The Oregon Lottery’s much-anticipated online sports betting platform, Scoreboard, debuted October 17.
Since its launch, more than 18,000 players have registered for accounts and wagered more than $1 million.
Although bettors can withdraw the proceeds of winning wagers from their Oregon Lottery Scoreboard accounts at any time, some players may see a significant gap between the time a wager is won and when the money actually appears in their accounts.
A number of conditions apply to the release of all winnings from the Oregon Lottery. These include state and federal taxes, offsets or overpayments of state resources, and back child support.
State and federal taxes for Oregon sports betting
According to Scoreboard’s terms and conditions, the lottery is not only legally required to report winnings to state and federal tax authorities, but the lottery may also be required to deduct taxes from winnings before depositing the balance into a player’s account.
Scoreboard’s state tax terms are as follows:
- Net winnings greater than $600 – a WG2 form is provided for state tax reporting purposes at the time of payment.
- Net winnings equal to or greater than $1,500 – a state tax of eight percent will be withheld.
Scoreboard’s federal tax terms are as follows:
A WG2 form will be provided to Scoreboard players at the time of payment for federal tax reporting purposes if:
- Net winnings are equal to or greater than $600, and
- At least 300 times the amount of the bet, or
- Net winnings are greater than $5,000
Oregon Lottery will withhold a 24 percent federal tax if net winnings exceed $5,000.
Offsets for Oregon winnings
According to Scoreboard’s Terms and Conditions, the lottery may be required by state law to make deductions to repay certain state debts and back child support.
If a player’s gross winnings are above $600, the lottery will check databases to see whether the winner owes any back child support.
In addition, House Bill 2393, which took effect Jan. 1, 2019, authorizes the Department of Human Services and Oregon Health Authority to garnish taxable winnings to recover overpayments of Medicaid, welfare, and food stamps.
Under the new law, garnishment will be applied to delinquent child support before other debts. The lottery is authorized to act as direct collector for back child support.
However, if databases show that overpayments of state resources are due, the lottery is required to withhold winnings up to 30 days to allow human services or Medicaid representatives to request a garnishment on winnings to recover overpayments.
If debts owed are less than the amount won, the difference will be deposited into the player’s account, where it can be withdrawn.
Other account information in Oregon
Scoreboard’s terms and conditions state that any deposits in excess of $250,000 are not insured by the FDIC, or any other entity.
In addition, the following conditions apply to Scoreboard accounts:
- Money deposited into funding accounts does not accrue interest.
- Bonuses appear as funds in a player’s balance. They may be used to play games, but have no cash value and cannot be withdrawn.

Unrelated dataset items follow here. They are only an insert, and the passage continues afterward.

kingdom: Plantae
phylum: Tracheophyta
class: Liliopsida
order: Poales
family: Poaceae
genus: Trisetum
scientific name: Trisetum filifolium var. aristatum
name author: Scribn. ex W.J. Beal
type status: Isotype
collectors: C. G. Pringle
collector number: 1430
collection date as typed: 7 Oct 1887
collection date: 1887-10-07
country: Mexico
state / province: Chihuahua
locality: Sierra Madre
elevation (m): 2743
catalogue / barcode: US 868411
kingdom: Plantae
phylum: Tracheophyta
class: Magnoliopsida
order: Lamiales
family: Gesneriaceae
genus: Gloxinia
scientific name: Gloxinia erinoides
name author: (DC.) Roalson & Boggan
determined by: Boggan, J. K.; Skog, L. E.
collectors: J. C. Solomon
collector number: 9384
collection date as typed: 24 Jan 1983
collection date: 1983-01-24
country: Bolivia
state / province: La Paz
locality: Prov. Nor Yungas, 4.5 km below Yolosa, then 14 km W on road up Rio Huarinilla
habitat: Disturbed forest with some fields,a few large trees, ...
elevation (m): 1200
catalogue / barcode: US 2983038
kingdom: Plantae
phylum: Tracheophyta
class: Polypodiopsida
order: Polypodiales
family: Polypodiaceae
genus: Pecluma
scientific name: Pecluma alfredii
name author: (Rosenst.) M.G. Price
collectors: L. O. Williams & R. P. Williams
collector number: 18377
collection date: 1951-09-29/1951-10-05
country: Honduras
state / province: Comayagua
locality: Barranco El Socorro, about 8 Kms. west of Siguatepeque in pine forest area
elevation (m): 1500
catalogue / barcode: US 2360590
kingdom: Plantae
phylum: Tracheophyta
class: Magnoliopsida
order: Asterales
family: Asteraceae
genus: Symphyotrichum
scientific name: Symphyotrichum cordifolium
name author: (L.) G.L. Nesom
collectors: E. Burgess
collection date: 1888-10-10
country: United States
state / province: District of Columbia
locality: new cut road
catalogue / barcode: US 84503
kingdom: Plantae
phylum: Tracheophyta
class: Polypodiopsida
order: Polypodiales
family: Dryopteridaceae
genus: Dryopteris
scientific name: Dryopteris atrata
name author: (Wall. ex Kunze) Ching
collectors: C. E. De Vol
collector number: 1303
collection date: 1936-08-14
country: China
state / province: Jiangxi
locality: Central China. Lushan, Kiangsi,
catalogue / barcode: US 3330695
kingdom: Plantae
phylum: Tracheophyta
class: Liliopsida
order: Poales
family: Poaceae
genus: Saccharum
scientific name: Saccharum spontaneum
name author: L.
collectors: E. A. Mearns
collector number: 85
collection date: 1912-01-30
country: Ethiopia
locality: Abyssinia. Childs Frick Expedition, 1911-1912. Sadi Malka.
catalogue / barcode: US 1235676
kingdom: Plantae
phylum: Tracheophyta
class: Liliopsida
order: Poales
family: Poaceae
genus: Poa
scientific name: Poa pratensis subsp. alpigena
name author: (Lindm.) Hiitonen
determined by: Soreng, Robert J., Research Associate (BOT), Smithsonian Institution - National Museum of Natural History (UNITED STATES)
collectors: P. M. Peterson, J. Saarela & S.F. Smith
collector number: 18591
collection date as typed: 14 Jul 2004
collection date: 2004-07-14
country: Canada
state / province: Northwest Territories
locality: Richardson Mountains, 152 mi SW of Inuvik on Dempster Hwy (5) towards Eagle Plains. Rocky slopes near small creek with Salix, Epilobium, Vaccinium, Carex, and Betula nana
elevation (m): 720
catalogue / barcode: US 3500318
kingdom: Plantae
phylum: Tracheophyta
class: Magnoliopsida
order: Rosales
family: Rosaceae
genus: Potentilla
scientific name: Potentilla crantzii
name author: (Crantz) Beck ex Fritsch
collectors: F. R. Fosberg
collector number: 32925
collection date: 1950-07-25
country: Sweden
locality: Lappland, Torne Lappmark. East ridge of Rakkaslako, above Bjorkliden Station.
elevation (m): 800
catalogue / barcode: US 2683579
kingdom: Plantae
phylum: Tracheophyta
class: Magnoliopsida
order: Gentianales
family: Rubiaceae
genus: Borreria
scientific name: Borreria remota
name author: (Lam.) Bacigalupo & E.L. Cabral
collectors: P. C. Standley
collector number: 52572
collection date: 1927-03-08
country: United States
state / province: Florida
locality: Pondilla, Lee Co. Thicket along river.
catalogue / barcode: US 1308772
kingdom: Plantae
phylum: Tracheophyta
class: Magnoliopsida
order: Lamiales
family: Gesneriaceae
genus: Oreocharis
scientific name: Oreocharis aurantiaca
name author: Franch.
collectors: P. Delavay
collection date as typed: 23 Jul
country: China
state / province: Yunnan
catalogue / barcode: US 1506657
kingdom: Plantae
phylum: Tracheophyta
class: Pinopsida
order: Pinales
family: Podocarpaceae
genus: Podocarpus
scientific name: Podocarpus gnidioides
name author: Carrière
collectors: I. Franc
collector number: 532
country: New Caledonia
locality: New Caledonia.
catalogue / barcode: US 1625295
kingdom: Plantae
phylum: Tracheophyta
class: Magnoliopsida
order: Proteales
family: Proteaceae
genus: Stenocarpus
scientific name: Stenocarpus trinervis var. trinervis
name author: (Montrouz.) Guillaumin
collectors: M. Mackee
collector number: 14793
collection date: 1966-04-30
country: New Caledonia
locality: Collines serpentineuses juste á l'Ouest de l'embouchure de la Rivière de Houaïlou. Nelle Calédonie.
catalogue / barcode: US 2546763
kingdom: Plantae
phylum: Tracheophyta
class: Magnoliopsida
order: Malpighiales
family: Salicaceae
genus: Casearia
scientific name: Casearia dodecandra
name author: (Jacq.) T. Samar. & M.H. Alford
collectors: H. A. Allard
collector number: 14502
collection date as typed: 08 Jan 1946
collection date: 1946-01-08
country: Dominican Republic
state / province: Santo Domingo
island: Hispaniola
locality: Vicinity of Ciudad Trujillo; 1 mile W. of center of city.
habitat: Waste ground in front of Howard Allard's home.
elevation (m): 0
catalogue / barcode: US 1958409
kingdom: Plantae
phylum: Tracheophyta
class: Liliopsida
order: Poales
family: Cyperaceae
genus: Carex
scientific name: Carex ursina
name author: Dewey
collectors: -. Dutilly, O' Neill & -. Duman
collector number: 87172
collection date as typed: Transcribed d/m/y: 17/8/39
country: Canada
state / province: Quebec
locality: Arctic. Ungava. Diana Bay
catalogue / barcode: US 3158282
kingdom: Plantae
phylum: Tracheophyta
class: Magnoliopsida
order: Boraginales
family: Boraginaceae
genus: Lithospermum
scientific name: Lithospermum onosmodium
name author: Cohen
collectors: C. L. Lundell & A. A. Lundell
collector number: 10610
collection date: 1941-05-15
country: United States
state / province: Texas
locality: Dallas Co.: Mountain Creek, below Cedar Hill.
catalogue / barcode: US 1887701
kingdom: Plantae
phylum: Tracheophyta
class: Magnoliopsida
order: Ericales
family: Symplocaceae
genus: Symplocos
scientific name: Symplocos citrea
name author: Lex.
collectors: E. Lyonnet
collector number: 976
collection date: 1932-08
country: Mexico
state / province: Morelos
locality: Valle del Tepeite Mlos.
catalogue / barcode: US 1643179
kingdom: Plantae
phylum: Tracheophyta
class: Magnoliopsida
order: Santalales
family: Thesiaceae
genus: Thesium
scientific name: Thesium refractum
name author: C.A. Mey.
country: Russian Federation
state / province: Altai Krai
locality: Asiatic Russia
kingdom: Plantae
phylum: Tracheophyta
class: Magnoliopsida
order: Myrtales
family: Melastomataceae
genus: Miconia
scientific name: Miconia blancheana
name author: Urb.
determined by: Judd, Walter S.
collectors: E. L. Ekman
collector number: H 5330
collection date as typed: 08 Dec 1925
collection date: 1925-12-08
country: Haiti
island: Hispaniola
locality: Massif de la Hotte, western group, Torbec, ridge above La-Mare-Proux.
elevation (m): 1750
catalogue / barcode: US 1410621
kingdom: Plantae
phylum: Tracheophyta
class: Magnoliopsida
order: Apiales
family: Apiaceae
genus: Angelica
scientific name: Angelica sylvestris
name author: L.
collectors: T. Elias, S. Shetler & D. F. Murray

- The lottery must verify the accuracy of bettors’ personal information before paying out bets.
- Scoreboard may close accounts that remain inactive for an extended period of time. Any money remaining in the account may revert back to the state, after the lottery makes a reasonable effort to contact the player.
Players can register for a Scoreboard account from any state, but must be physically located within the state of Oregon and off tribal-owned land to make a wager.
If, however, an out-of-state resident visiting Oregon places a wager on Scoreboard and wins any amount of money, the lottery is required to withhold 30 percent of the winnings in federal withholding taxes.
The State of Oregon will withhold eight percent of any non-resident winnings of more than $1,500.